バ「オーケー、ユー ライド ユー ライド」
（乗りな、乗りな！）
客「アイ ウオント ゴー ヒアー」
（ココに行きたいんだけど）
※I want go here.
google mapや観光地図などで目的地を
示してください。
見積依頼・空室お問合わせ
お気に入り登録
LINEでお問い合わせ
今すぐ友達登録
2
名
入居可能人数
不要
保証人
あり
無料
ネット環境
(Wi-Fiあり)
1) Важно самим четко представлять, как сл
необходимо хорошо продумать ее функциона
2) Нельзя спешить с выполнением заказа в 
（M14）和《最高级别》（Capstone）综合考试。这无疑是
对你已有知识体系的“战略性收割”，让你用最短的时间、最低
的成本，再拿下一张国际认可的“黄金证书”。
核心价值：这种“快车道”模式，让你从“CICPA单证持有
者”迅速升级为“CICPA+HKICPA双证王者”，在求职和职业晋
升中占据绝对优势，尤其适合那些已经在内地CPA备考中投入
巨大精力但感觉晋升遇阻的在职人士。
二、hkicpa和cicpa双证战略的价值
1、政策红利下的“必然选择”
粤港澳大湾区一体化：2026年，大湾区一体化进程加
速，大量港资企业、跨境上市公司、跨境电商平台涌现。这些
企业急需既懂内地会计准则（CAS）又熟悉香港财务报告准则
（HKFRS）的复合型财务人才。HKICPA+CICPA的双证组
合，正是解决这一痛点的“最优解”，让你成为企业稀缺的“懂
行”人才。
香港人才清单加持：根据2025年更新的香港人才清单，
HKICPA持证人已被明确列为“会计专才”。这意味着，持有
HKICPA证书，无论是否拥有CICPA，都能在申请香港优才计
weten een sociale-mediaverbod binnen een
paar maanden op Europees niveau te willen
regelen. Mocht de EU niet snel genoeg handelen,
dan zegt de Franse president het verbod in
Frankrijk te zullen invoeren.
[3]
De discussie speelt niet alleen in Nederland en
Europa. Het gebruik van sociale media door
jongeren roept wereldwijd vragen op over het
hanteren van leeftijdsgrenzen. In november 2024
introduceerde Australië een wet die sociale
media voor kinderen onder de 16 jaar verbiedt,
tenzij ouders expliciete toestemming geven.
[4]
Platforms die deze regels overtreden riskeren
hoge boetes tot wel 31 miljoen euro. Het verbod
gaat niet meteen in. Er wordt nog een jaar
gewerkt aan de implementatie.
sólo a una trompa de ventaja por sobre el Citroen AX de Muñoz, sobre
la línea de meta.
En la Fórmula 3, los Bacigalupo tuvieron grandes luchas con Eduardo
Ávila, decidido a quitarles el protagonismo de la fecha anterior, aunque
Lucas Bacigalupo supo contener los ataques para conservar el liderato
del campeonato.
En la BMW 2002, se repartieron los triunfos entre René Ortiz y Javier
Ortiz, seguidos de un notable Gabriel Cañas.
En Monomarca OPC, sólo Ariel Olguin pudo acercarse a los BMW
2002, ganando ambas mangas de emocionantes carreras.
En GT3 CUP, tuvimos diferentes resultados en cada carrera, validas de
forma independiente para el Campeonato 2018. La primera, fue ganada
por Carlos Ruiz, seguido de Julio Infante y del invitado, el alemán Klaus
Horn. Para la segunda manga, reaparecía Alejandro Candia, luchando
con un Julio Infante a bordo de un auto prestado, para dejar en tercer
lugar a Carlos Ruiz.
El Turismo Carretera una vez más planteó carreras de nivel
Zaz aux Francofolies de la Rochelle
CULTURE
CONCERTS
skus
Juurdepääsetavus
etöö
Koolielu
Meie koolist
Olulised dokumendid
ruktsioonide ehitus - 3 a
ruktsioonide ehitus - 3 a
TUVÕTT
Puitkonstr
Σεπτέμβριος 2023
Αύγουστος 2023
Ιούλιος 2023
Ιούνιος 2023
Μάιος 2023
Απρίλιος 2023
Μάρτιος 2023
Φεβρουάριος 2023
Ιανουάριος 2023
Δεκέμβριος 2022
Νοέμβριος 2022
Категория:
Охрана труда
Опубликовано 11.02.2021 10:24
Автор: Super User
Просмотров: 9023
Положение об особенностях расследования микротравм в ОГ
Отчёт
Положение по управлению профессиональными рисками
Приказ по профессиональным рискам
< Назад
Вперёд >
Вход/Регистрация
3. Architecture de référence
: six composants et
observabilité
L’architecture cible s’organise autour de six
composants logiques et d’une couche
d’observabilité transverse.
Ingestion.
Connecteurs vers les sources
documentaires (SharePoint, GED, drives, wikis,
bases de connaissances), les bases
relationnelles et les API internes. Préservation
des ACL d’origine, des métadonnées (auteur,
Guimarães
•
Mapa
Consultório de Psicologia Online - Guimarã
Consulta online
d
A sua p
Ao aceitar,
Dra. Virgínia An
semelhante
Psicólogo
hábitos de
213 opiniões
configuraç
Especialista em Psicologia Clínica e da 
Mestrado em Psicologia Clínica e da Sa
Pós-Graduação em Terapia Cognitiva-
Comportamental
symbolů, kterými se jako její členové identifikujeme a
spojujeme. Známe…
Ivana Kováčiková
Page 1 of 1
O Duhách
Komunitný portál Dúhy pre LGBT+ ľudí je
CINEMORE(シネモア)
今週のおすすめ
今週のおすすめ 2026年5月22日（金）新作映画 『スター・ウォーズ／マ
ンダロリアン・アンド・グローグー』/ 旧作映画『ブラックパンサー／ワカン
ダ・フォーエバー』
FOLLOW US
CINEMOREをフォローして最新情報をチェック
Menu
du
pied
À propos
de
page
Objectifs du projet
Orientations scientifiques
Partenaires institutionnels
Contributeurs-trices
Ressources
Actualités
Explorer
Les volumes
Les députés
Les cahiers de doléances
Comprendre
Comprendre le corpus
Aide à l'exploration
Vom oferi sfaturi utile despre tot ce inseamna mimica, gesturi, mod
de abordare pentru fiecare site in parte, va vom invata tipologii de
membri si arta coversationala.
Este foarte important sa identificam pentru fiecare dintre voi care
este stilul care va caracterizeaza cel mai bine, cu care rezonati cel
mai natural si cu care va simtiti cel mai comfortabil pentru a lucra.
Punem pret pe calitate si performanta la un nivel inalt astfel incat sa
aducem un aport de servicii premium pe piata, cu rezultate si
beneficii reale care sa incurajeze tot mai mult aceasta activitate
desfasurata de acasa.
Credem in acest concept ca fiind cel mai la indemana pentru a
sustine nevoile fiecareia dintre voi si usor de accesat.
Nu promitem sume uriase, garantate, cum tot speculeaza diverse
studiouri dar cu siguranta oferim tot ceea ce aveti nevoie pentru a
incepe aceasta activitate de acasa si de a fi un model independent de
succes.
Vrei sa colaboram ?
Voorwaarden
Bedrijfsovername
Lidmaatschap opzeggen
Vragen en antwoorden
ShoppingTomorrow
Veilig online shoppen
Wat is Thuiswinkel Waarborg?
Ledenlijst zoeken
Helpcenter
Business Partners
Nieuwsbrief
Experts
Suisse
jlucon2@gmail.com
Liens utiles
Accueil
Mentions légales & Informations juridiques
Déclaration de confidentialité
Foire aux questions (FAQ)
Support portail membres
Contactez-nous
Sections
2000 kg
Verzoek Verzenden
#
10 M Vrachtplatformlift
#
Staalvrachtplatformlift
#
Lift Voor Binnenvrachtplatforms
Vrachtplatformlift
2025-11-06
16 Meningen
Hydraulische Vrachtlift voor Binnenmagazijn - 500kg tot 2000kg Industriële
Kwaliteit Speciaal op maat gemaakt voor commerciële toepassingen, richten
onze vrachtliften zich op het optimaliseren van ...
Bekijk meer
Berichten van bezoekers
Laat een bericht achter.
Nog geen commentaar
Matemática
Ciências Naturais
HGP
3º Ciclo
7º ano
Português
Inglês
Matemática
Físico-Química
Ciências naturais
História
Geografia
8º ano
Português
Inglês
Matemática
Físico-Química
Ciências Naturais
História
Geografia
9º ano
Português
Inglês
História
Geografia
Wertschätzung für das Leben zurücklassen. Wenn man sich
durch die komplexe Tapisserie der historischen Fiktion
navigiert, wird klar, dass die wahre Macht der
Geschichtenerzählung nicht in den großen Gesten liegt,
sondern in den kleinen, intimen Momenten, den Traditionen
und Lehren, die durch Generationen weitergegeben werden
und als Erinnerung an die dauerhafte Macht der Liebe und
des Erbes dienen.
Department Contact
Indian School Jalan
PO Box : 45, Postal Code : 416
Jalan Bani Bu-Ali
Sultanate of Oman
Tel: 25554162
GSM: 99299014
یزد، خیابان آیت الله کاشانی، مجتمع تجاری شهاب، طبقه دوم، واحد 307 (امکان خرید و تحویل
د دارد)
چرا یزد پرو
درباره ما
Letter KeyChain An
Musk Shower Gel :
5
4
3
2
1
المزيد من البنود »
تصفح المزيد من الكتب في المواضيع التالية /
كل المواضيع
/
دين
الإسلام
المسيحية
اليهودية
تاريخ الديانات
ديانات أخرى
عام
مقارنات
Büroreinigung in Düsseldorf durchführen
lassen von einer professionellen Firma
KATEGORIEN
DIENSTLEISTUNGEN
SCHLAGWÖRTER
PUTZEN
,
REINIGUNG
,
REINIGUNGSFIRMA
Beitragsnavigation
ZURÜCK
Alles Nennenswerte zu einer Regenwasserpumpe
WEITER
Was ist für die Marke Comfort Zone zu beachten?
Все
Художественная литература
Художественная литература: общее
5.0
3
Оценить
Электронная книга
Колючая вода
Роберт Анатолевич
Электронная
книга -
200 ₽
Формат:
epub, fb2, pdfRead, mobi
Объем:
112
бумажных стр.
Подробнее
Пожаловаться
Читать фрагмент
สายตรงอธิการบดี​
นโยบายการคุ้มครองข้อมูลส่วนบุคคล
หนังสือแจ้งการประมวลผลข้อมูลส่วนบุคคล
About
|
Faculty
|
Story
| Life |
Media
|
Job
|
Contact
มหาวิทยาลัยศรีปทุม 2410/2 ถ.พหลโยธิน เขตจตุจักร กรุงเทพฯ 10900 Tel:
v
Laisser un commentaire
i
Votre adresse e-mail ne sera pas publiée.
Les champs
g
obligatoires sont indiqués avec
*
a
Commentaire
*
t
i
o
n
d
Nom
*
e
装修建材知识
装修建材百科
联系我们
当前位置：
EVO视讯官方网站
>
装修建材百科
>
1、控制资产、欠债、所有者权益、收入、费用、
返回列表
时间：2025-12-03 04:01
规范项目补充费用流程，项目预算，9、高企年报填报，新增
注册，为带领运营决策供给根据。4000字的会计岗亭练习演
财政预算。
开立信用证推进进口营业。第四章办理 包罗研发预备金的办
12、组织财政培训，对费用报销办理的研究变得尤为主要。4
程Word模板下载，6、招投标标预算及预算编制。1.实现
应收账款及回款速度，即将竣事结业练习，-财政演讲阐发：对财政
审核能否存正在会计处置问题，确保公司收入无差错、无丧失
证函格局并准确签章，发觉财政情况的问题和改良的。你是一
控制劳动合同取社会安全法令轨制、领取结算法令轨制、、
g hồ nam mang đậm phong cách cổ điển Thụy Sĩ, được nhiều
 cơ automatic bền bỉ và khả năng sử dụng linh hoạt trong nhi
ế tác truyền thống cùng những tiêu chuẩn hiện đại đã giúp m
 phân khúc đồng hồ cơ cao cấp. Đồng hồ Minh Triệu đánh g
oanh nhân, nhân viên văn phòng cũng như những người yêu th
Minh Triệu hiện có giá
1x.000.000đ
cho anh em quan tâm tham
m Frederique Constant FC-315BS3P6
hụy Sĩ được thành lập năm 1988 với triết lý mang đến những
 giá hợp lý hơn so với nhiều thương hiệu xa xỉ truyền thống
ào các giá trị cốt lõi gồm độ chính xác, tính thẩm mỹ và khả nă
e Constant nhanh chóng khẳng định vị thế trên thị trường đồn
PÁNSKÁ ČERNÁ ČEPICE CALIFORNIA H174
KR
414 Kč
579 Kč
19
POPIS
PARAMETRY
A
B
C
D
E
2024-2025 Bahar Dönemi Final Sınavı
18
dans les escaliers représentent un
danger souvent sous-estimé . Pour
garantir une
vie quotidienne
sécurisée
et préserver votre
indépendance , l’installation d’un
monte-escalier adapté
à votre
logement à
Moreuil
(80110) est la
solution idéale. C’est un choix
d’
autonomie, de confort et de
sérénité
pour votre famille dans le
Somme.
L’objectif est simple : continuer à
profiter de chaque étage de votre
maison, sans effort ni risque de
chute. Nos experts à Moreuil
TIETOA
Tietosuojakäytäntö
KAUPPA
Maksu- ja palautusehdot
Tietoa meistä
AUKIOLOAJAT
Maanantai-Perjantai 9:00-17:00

The problem - In the data above, find the line that contains "ンダロリアン・アンド・グローグー』/ 旧作映画『ブラックパンサー／ワカン" and the line that contains "Este foarte important". Repeat exactly those lines and every line between them, and only those.

Expected answer -
ンダロリアン・アンド・グローグー』/ 旧作映画『ブラックパンサー／ワカン
ダ・フォーエバー』
FOLLOW US
CINEMOREをフォローして最新情報をチェック
Menu
du
pied
À propos
de
page
Objectifs du projet
Orientations scientifiques
Partenaires institutionnels
Contributeurs-trices
Ressources
Actualités
Explorer
Les volumes
Les députés
Les cahiers de doléances
Comprendre
Comprendre le corpus
Aide à l'exploration
Vom oferi sfaturi utile despre tot ce inseamna mimica, gesturi, mod
de abordare pentru fiecare site in parte, va vom invata tipologii de
membri si arta coversationala.
Este foarte important sa identificam pentru fiecare dintre voi care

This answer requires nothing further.